> [Written instruction]: Reproduce the variational inference tutorial starting with "Tutorial 5: Variational" and going on through "log-densities per site)", swapping each "participant" for "actor".

Tutorial 5: Variational Inference¶
In this tutorial, you will fit a probabilistic program to observed data using variational inference. You will set up a model, condition it on observations, create a variational guide, define an ELBO loss, run a training loop with SVI, and use Predictive for posterior sampling.
The pipeline:
sequenceDiagram
participant User
participant trace as trace(model, ...)
participant condition as condition(model, obs)
participant guide as Guide
participant svi as SVI
participant pred as Predictive
User->>trace: model + inputs
trace-->>User: Trace (values, log-densities per site)
User->>condition: observations dict
condition-->>User: conditioned model
User->>guide: AutoNormalGuide(model, observed_names)
loop fit
User->>svi: svi.step(x, observations)
svi->>guide: rsample
guide-->>svi: posterior draw
svi-->>User: ELBO loss
end
User->>pred: Predictive(model, posterior=guide)
pred-->>User: posterior + predictive draws
Concepts¶
- Trace: Record of a program execution with sample sites and log-densities
- Conditioning: Fixing observed variables to particular values
- Guide: A variational approximation to the posterior distribution
- ELBO: Evidence Lower Bound, a loss function for variational inference
- SVI: Stochastic Variational Inference, a gradient-based optimization algorithm
- Predictive: Posterior sampling using the fitted guide
Setup¶
import torch
import torch.optim as optim
from quivers.core.objects import FinSet
from quivers.continuous.spaces import Euclidean
from quivers.continuous.families import ConditionalNormal
from quivers.continuous.programs import MonadicProgram
from quivers.inference import (
trace,
condition,
AutoNormalGuide,
ELBO,
SVI,
Predictive,
)
Building a Model¶
Create a simple generative model: latent variable z drives observation y.
Unit = FinSet(name="Unit", cardinality=1)
R = Euclidean(name="real", dim=1)
prior = ConditionalNormal(Unit, R)
likelihood = ConditionalNormal(R, R)
model = MonadicProgram(
Unit, R,
steps=[
(("z",), prior, None), # z <- prior(unit)
(("y",), likelihood, ("z",)), # y <- likelihood(z)
],
return_vars=("z", "y"),
)
Simulating Observed Data¶
Generate synthetic observations from the model (as if from an experiment):
torch.manual_seed(42)
# Sample from the prior
batch = torch.zeros(50, dtype=torch.long) # 50 samples
samples = model.rsample(batch)

> [Recorded information]:
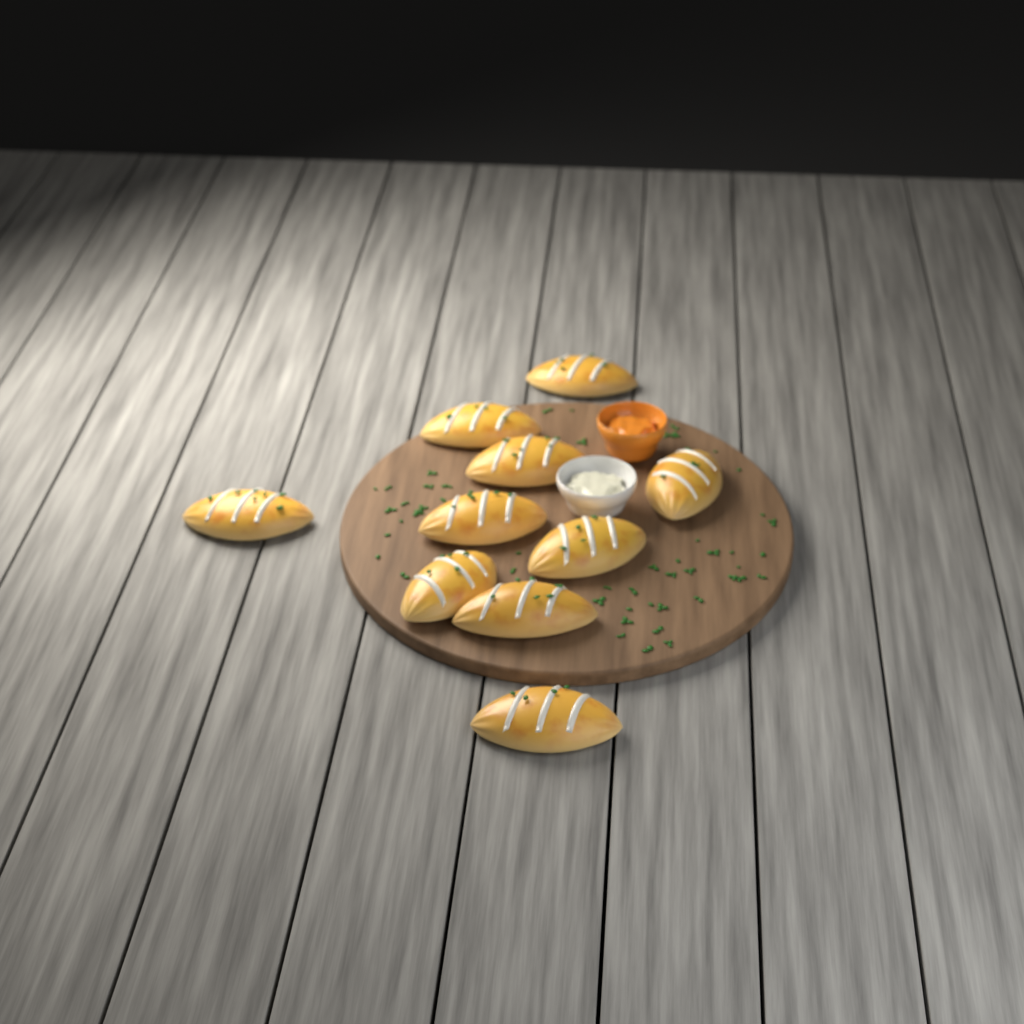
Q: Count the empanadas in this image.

> [Task solution]:
Tutorial 5: Variational Inference¶
In this tutorial, you will fit a probabilistic program to observed data using variational inference. You will set up a model, condition it on observations, create a variational guide, define an ELBO loss, run a training loop with SVI, and use Predictive for posterior sampling.
The pipeline:
sequenceDiagram
actor User
actor trace as trace(model, ...)
actor condition as condition(model, obs)
actor guide as Guide
actor svi as SVI
actor pred as Predictive
User->>trace: model + inputs
trace-->>User: Trace (values, log-densities per site)